Overview

UA Versus UAE in Treatment of Fibroids

Status:
Completed

Trial end date:
2021-03-13

Target enrollment:
0

Participant gender:
All

Summary

Study objective: To prove that Ulipristal acetate is an effective line of management for uterine fibroids by causing a significant decline in fibroid volumes resulting in a substantial relief of fibroid-related symptoms, and to compare its results with those of uterine artery embolization. Design: A randomized control trial. Setting: Maternity Hospital, Ain Shams University. Patients: Women with symptomatic uterine fibroids. Interventions: 70 women were randomly assigned to either Ulipristal Acetate (UA) group or uterine artery embolization (UAE) group (35 in each group).
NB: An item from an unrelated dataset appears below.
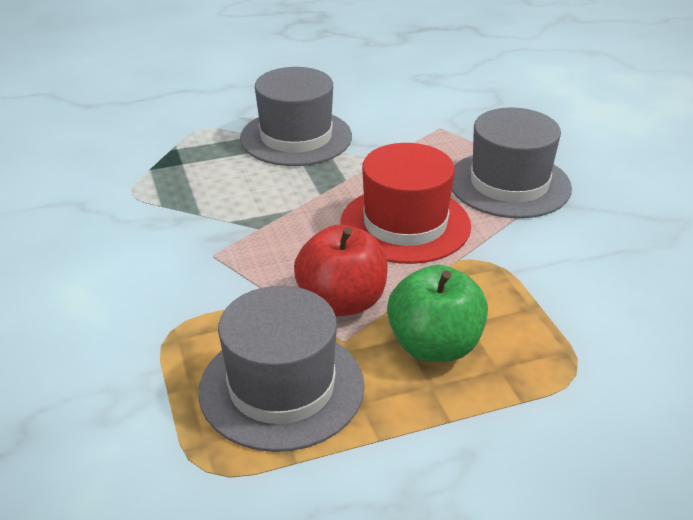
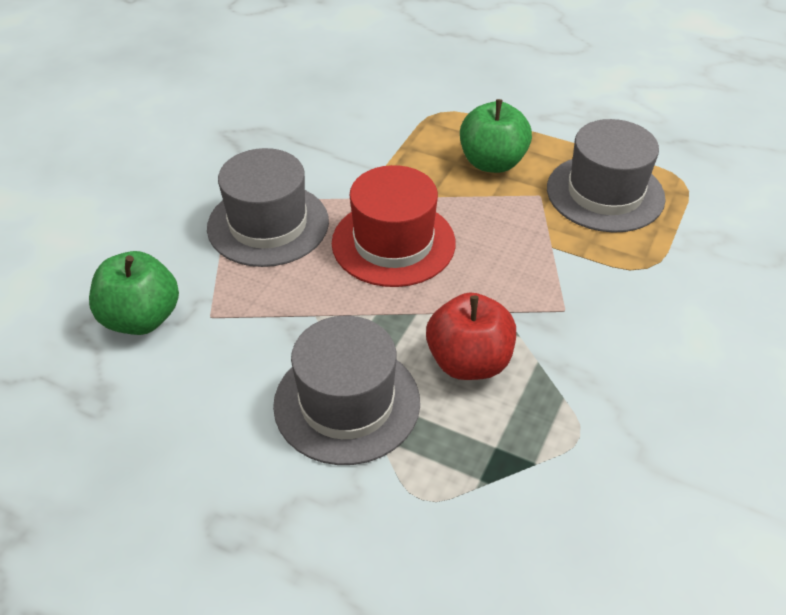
camera: 135 degrees left, 10 degrees up
red apple [294,225,388,316] -> red apple moved to [426,292,516,380]
none -> green apple [89,251,179,335]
Both groups were followed up to detect the decline in fibroid size as well as the improvement of symptoms.

Phase:

Phase 4

Accepts Healthy Volunteers?

Details

Lead Sponsor:

Ain Shams Maternity Hospital

Treatments:

Ulipristal acetate

Criteria

Inclusion Criteria:

- Their age should range from 35 to 50 years.
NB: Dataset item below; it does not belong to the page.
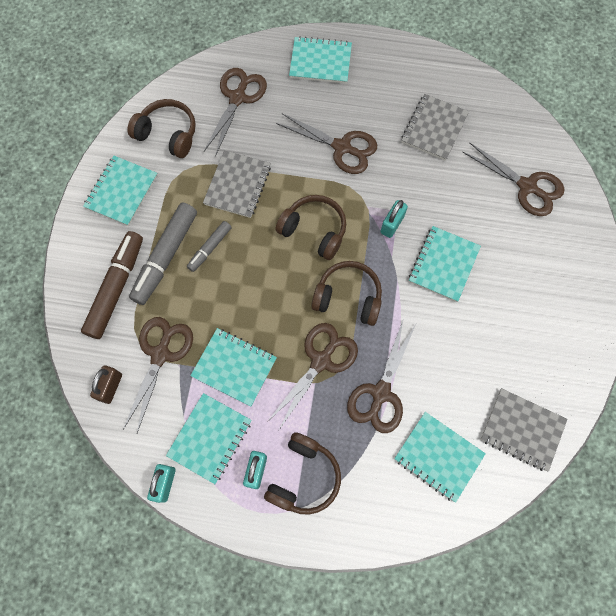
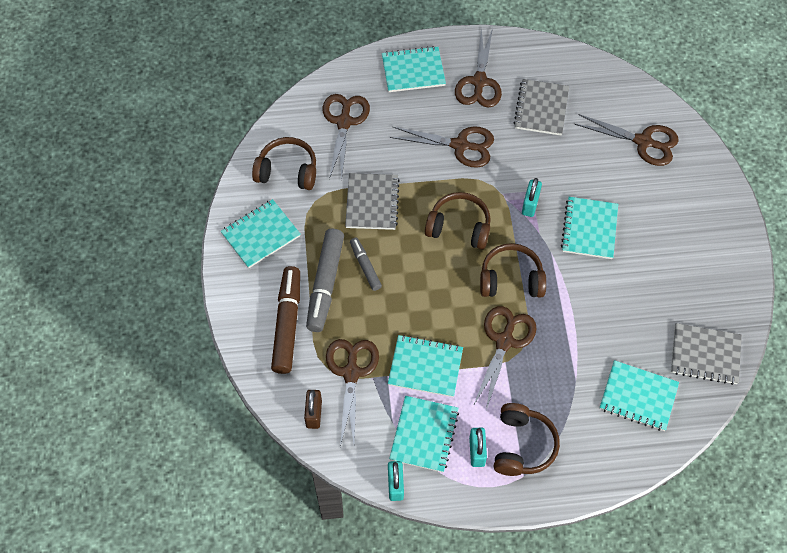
camera: 15 degrees left, 10 degrees down
turquoise notebook [83,156,158,226] -> turquoise notebook turned 45 degrees clockwise [221,199,300,268]
grey marker [187,221,232,272] -> grey marker turned 135 degrees clockwise [350,238,382,291]
brown scissors [347,318,416,433] -> brown scissors moved to [455,28,502,108]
- Their body mass index (BMI) should range from 18 to 35 Kg/m2.

- The presence of one or more symptomatic type 2, 3, 4, 5, or 6 uterine fibroids
according to the FIGO classification.

- The dominant fibroid diameter should range from 4 to 8 cm as assessed by ultrasound.

- They should not be seeking future fertility.

- They should be refusing any surgical intervention whether myomectomy or hysterectomy.

Exclusion Criteria:

- Post-menopausal status or premature ovarian failure.

- Type 0, 1 and 7 uterine fibroids according to FIGO classification.

- Previous myomectomy or any uterine surgery.

- Previous or ongoing hormonal treatment.